В споре о его искусстве, при всей его шутейности, проговариваются необычайно важные для самого Бабеля вещи. «– Он произвел вас при жизни в святые! – воскликнул викарий дубенский и новоконстантиновский, отвечая толпе, защищавшей Аполека. – Он окружил вас неизреченными принадлежностями святыни, вас, трижды впадавших в грех ослушания, тайных винокуров, безжалостных заимодавцев, делателей фальшивых весов и продавцов невинности собственных дочерей!
– Ваше священство, – сказал тогда викарию колченогий Витольд, скупщик краденого и кладбищенский сторож, – в чем видит правду всемилостивейший пан Бог, кто скажет об этом темному народу? И не больше ли истины в картинах пана Аполека, угодившего нашей гордости, чем в ваших словах, полных хулы и барского гнева?»
Вопрос скупщика краденого риторичен. Ясно, где истина в этом диалоге о живописи и морали. Аполек, кажется, единственный апостол в несущемся куда-то кровавом потоке жизни. Недаром, помимо «наивных и живописных» портретов-икон, повествователь дарит ему (уже в новелле «У святого Валента») картину с проблеском гениальности. «В это мгновение у алтаря заколебалась бархатная завеса и, трепеща, отползла в сторону. В глубине открывшейся ниши, на фоне неба, изборожденного тучами, бежала бородатая фигурка в оранжевом кунтуше – босая, с разодранным и кровоточащим ртом.
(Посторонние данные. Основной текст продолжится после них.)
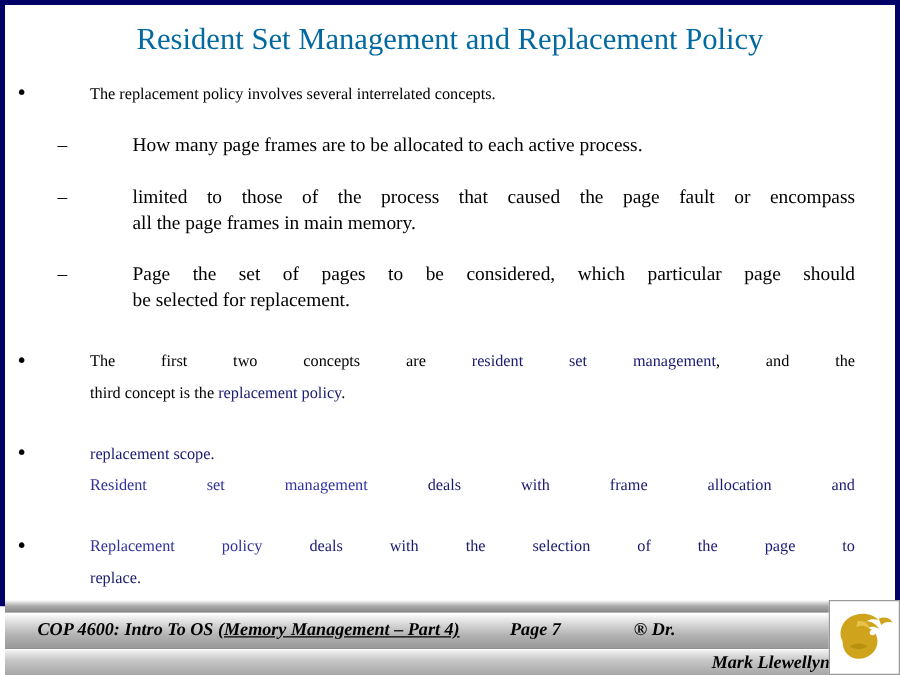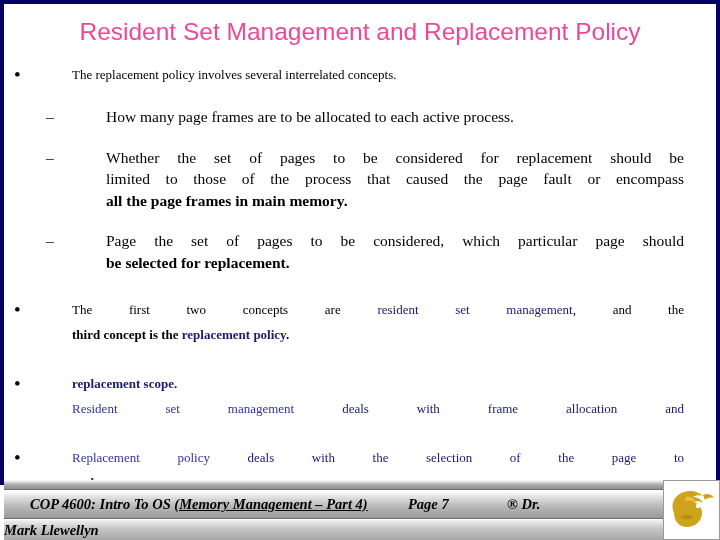--- a/index.html
+++ b/index.html
@@ -42,24 +42,24 @@
     background: #000066;
   }
 
   
   .title {
     position: absolute;
     left: 6px;
     top: 18px;
     width: 708px;
     text-align: center;
-    font-family: Liberation Sans, sans-serif;
+    font-family: Liberation Serif, serif;
     font-size: 24.5px;
     line-height: 28px;
-    color: #ec4899;
+    color: #0369a1;
     letter-spacing: 0px;
     white-space: nowrap;
   }
 
   
   .body-area {
     position: absolute;
     left: 0;
     top: 62px;
     width: 720px;
@@ -117,21 +117,20 @@
   .content.justify-all > .ln {
     display: block;
   }
   .content.justify-all > .ln.j {
     text-align: justify;
     text-align-last: justify;
   }
   .content.justify-all > .ln.last {
     text-align: left;
     text-align-last: left;
-    font-weight: bold;
   }
 
   
   .navy   { color: #1a1a70; }
   .blue   { color: #33339e; }
   .dark   { color: #111144; }
   .gap-md { height: 19px; }
   .gap-lg { height: 24px; }
 
   
@@ -171,21 +170,21 @@
     font-family: "Liberation Serif", serif;
     font-weight: bold;
     font-style: italic;
     font-size: 14.5px;
     color: #000000;
     white-space: nowrap;
   }
   .f-course { left: 26px;  top: 16px; }
   .f-page   { left: 404px; top: 16px; }
   .f-copy   { left: 503px; top: 16px; font-style: italic; }
-  .f-author { left: 0; top: 42px; width: 660px; text-align: left; }
+  .f-author { left: 0; top: 42px; width: 660px; text-align: right; }
   .f-under  { text-decoration: underline; }
 
   
   .logo-box {
     position: absolute;
     right: 4px;
     top: 0px;
     width: 57px;
     height: 60px;
     background: #ffffff;
@@ -218,21 +217,20 @@
     <div class="bullet-row lvl2">
       <span class="marker">–</span>
       <span class="content">How many page frames are to be allocated to each active process.</span>
     </div>
 
     <div class="gap-md"></div>
 
     <div class="bullet-row lvl2">
       <span class="marker">–</span>
       <div class="content justify-all">
-        <span class="ln j">Whether the set of pages to be considered for replacement should be</span>
         <span class="ln j">limited to those of the process that caused the page fault or encompass</span>
         <span class="ln last">all the page frames in main memory.</span>
       </div>
     </div>
 
     <div class="gap-md"></div>
 
     <div class="bullet-row lvl2">
       <span class="marker">–</span>
       <div class="content justify-all">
Хриплый вой разорвал тогда наш слух. Человека в оранжевом кунтуше преследовала ненависть и настигала погоня. Он выгнул руку, чтобы отвести занесенный удар, из руки пурпурным током вылилась кровь… Фигура в нише была всего только Иисус Христос – самое необыкновенное изображение Бога из всех виденных мною в жизни».
Икона Аполека – это Спаситель, спасающийся от мира, в котором уже ничего нельзя изменить. Искусство бродячего художника – не католическое (хотя икона висит в костеле), точно так же как Интернационал Гедали – не иудаизм. Это просто христианство, евангелие улицы – Сократа, Сковороды, еще никому не известного проповедника из Иудеи.
Учеником Аполека мечтает быть – и оказывается – повествователь. «Прелестная и мудрая жизнь пана Аполека ударила мне в голову, как старое вино. В Новоград-Волынске, в наспех смятом городе, среди скрюченных развалин, судьба бросила мне под ноги укрытое от мира Евангелие. Окруженный простодушным сиянием нимбов, я дал тогда обет следовать примеру пана Аполека. И сладость мечтательной злобы, горькое презрение к псам и свиньям человечества, огонь молчаливого и упоительного мщения – я принес их в жертву новому обету».
«Я» повествователя скрепляет фрагментарный эпос «Конармии». Он, конечно, не биографичен, хотя в новеллах несколько раз упоминается бабелевский конармейский псевдоним. «Положение Бабеля, штабиста из “начальственного” круга с собственным денщиком, с достаточной независимостью от рядовых бойцов и с определенным влиянием, не имеет ничего общего с положением “очкастого”, “паршивенького” Кирилла Лютова, чуждого казачьей массе и заискивающего перед ней» (В. Ковский).
Но и выдуманная биография, прописанный характер у центрального бабелевского героя тоже отсутствуют. Повествователь
Объединяет эти лики, маски, перевоплощения, кажется, одна ключевая метонимическая деталь. «Я подал ему бумагу о прикомандировании меня к штабу дивизии. “Провести приказом! – сказал начдив. – Провести приказом и зачислить на всякое удовольствие, кроме переднего. Ты грамотный?” – “Грамотный, – ответил я, завидуя железу и цветам этой юности, – кандидат прав Петербургского университета…” – “Ты из киндербальзамов, – закричал он, смеясь, – и очки на носу. Какой паршивенький!.. Шлют вас не спросясь, а тут режут за очки”» («Мой первый гусь»). «Уйди, – ответил он, бледнея, – убью! Жалеете вы, очкастые, нашего брата, как кошка мышку…» («Смерть Долгушова»). «Против луны, на откосе, у заснувшего пруда, сидел я в очках, с чирьями на шее и забинтованными ногами» («Вечер»).